:: Problem to solve ::
Find the line containing "Guevera | No | 0 |", then output it and every line after it through the end of the listing below, exactly as written.
== Segment start ==
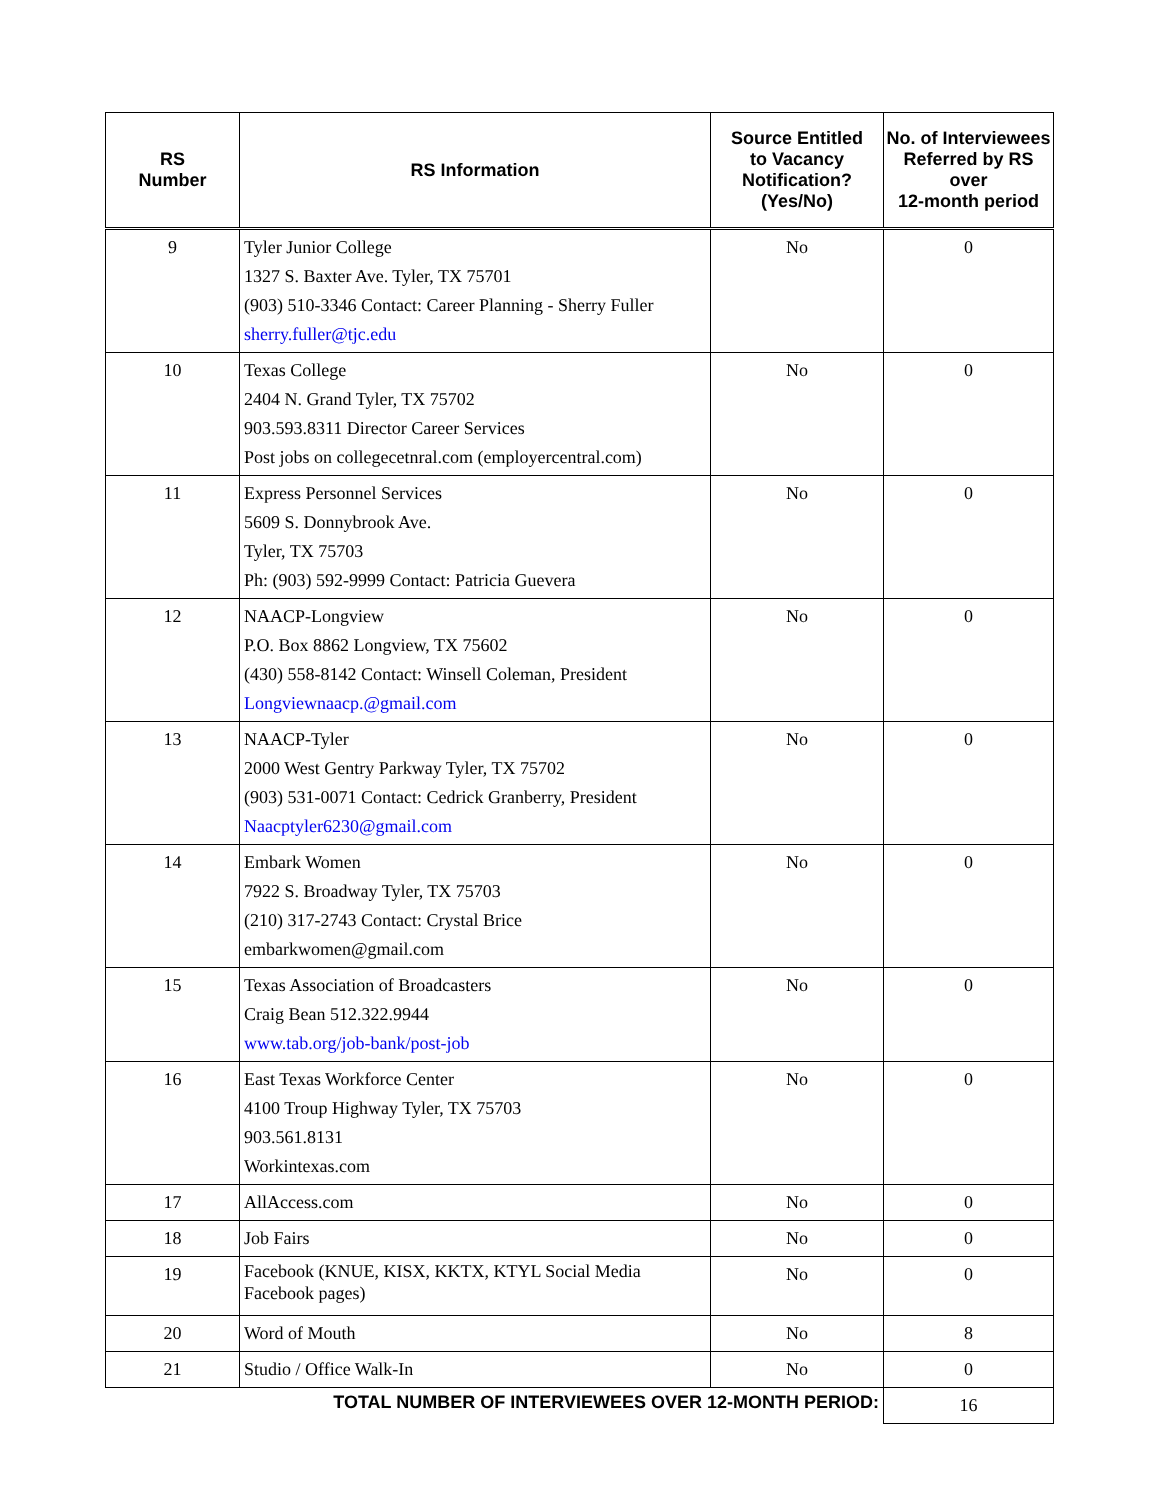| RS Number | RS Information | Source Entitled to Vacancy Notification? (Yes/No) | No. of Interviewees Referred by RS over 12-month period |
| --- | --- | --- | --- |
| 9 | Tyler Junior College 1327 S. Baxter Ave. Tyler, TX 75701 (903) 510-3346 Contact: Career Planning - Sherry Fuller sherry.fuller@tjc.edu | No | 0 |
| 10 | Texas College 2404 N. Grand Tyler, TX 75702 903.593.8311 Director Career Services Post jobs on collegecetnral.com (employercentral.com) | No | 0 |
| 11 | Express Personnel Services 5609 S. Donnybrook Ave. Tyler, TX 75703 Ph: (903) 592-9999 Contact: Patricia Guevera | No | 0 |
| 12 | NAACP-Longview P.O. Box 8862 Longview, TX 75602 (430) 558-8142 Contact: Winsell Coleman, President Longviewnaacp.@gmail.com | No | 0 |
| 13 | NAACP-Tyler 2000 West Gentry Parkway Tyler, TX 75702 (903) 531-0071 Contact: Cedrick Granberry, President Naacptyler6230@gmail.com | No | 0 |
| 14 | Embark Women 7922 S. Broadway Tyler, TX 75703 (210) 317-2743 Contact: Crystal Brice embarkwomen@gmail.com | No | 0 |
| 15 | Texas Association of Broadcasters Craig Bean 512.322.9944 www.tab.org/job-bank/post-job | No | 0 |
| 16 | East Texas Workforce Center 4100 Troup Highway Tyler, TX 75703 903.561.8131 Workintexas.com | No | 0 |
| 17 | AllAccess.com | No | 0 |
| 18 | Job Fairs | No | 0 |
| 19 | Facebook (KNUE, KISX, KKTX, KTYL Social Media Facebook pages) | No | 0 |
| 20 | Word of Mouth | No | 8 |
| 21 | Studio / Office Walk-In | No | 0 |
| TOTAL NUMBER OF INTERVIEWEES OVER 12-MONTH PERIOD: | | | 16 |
== Segment end ==
:: Reply to the task ::
| 11 | Express Personnel Services 5609 S. Donnybrook Ave. Tyler, TX 75703 Ph: (903) 592-9999 Contact: Patricia Guevera | No | 0 |
| 12 | NAACP-Longview P.O. Box 8862 Longview, TX 75602 (430) 558-8142 Contact: Winsell Coleman, President Longviewnaacp.@gmail.com | No | 0 |
| 13 | NAACP-Tyler 2000 West Gentry Parkway Tyler, TX 75702 (903) 531-0071 Contact: Cedrick Granberry, President Naacptyler6230@gmail.com | No | 0 |
| 14 | Embark Women 7922 S. Broadway Tyler, TX 75703 (210) 317-2743 Contact: Crystal Brice embarkwomen@gmail.com | No | 0 |
| 15 | Texas Association of Broadcasters Craig Bean 512.322.9944 www.tab.org/job-bank/post-job | No | 0 |
| 16 | East Texas Workforce Center 4100 Troup Highway Tyler, TX 75703 903.561.8131 Workintexas.com | No | 0 |
| 17 | AllAccess.com | No | 0 |
| 18 | Job Fairs | No | 0 |
| 19 | Facebook (KNUE, KISX, KKTX, KTYL Social Media Facebook pages) | No | 0 |
| 20 | Word of Mouth | No | 8 |
| 21 | Studio / Office Walk-In | No | 0 |
| TOTAL NUMBER OF INTERVIEWEES OVER 12-MONTH PERIOD: | | | 16 |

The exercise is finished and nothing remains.